*DÉFI 1*.
Relevez chaque organisation ou institution nommée dans le texte extrait.
*DÉFI 2*.
Recopiez, s'il vous plaît, le passage du texte extrait qui va de « Piègés par le » à « ont déjà démissionné. ».

*TEXTE EXTRAIT*.

= = =

Quatre eurodéputés sont accusés d'avoir réclamé de l'argent pour déposer des amendements favorables au secteur bancaire. Des faits graves qui s'ajoutent à une pratique courante à Bruxelles: des amendements écrits par des lobbies sont repris tels quels par des élus européens. Le président du Parlement refuse que leurs bureaux soient perquisitionnés.

"Les élus qui sont corrompus attaquent le tissu même de notre démocratie. Il devrait y avoir une tolérance zéro pour toute forme de corruption", affirme Jerzy Buzek (PPE, droite), alors que l’institution qu'il préside est secouée par des scandales de corruption ou de malversations présumées. Pourtant, dans l'immédiat, des vigiles ont été postés devant les bureaux de europarlementaires concernés pour empêcher que l'OLAF, l'Office Européen de lutte anti-fraude, de perquisitionner. 

Jerzy Buzek précise que, "si l'OLAF doit mener une enquête", elle "doit évidemment la mener comme une enquête administrative et non comme une enquête criminelle et agir dans le plein respect de l'immunité parlementaire des élus". Dans l'immédiat, il se refuse à "autoriser l'Olaf à entrer dans le bureau des parlementaires".

Piègés par le Suday Times

Le piège mis en place par des journalistes du Sunday Times a parfaitemment fonctionné.  Ils voulaient vérifier si des eurodéputés étaient prêts à "vendre leurs services" pour promouvoir certains amendements livrés clés en main par des entreprises. Résultat : "peut-être le plus grand scandale de corruption de l'histoire du Parlement européen", d'après le journal dominical. Trois députés ont été pris la main dans le pot de confiture. Deux ont déjà démissionné.

= = =

*DONNÉES RECUEILLIES*.
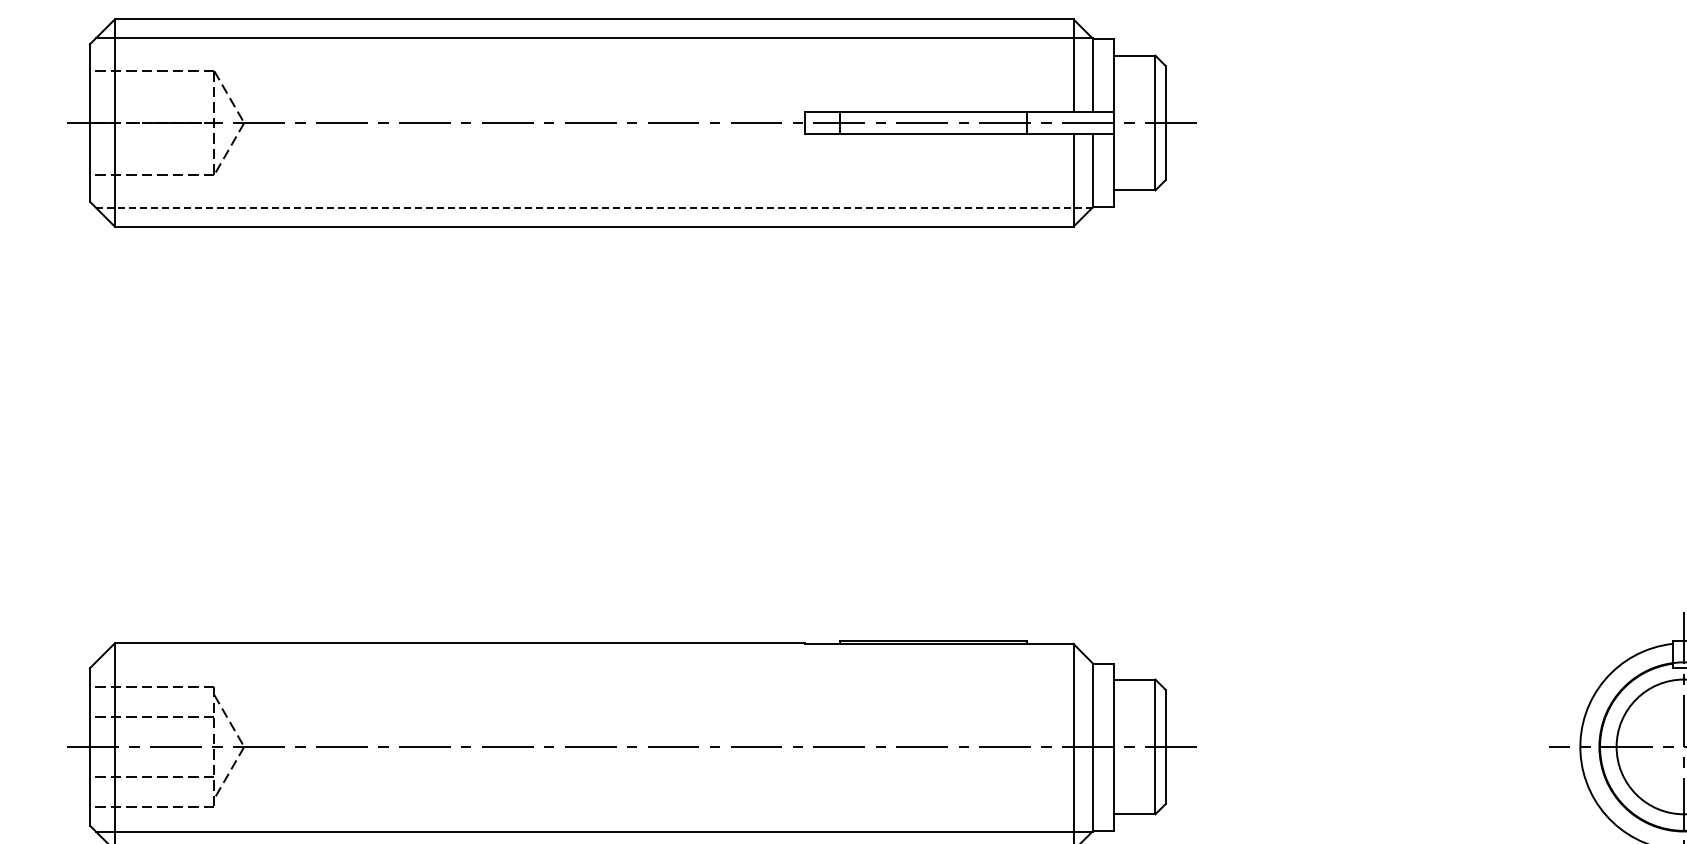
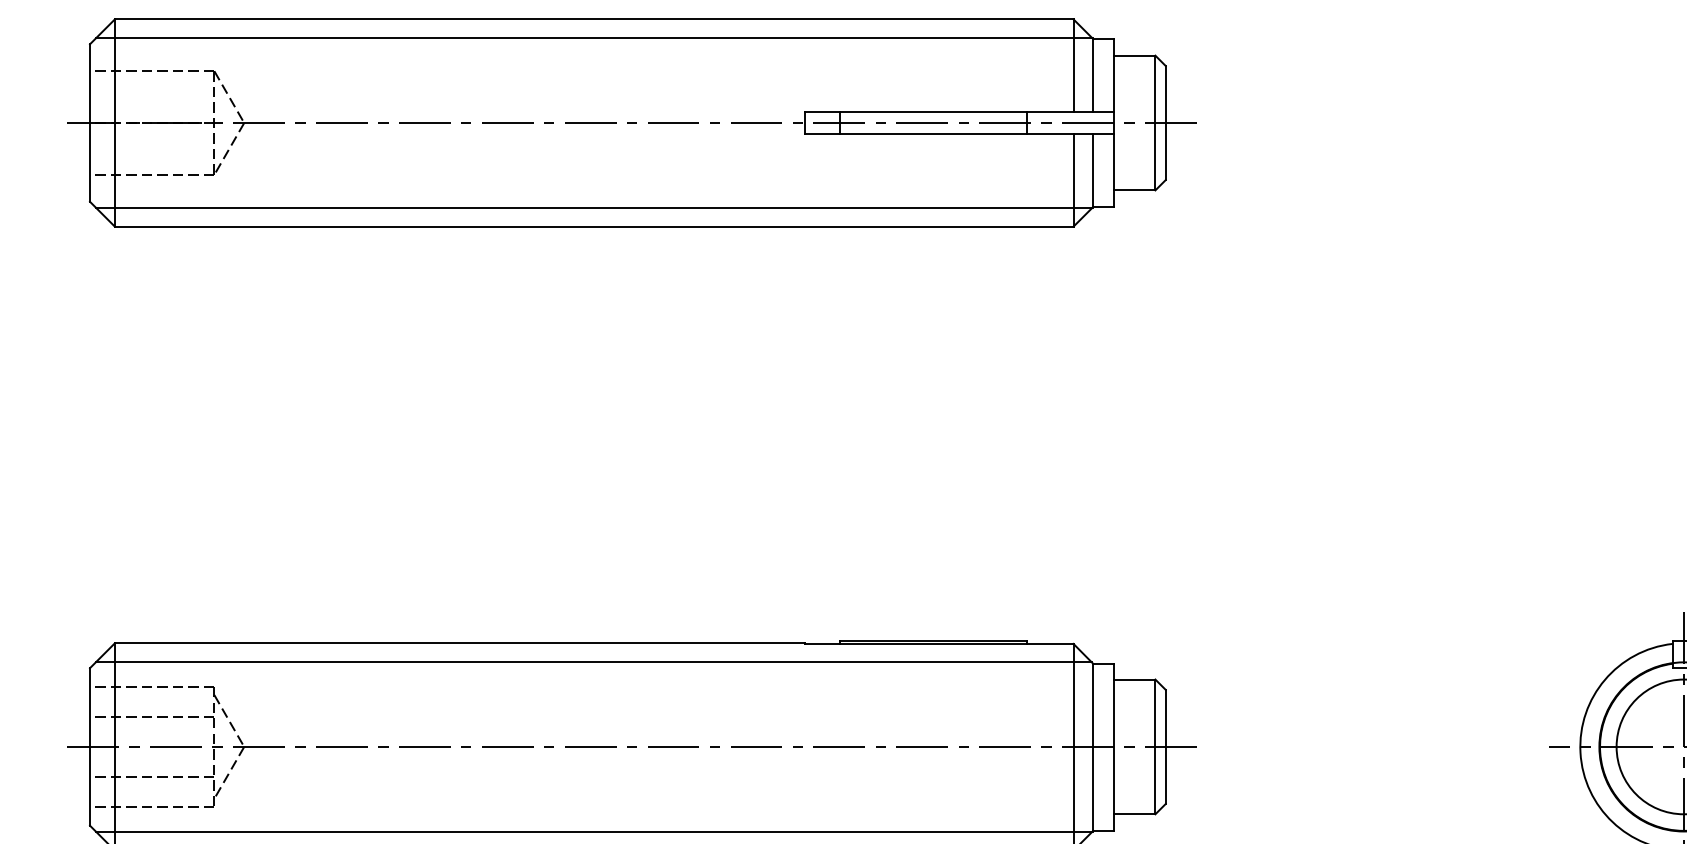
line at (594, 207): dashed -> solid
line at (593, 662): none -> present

= = =

*BONNE RÉPONSE 1*.
- le Parlement européen
- l'OLAF (Office européen de lutte anti-fraude)
- le PPE
- le Sunday Times

*BONNE RÉPONSE 2*.
Piègés par le Suday Times

Le piège mis en place par des journalistes du Sunday Times a parfaitemment fonctionné.  Ils voulaient vérifier si des eurodéputés étaient prêts à "vendre leurs services" pour promouvoir certains amendements livrés clés en main par des entreprises. Résultat : "peut-être le plus grand scandale de corruption de l'histoire du Parlement européen", d'après le journal dominical. Trois députés ont été pris la main dans le pot de confiture. Deux ont déjà démissionné.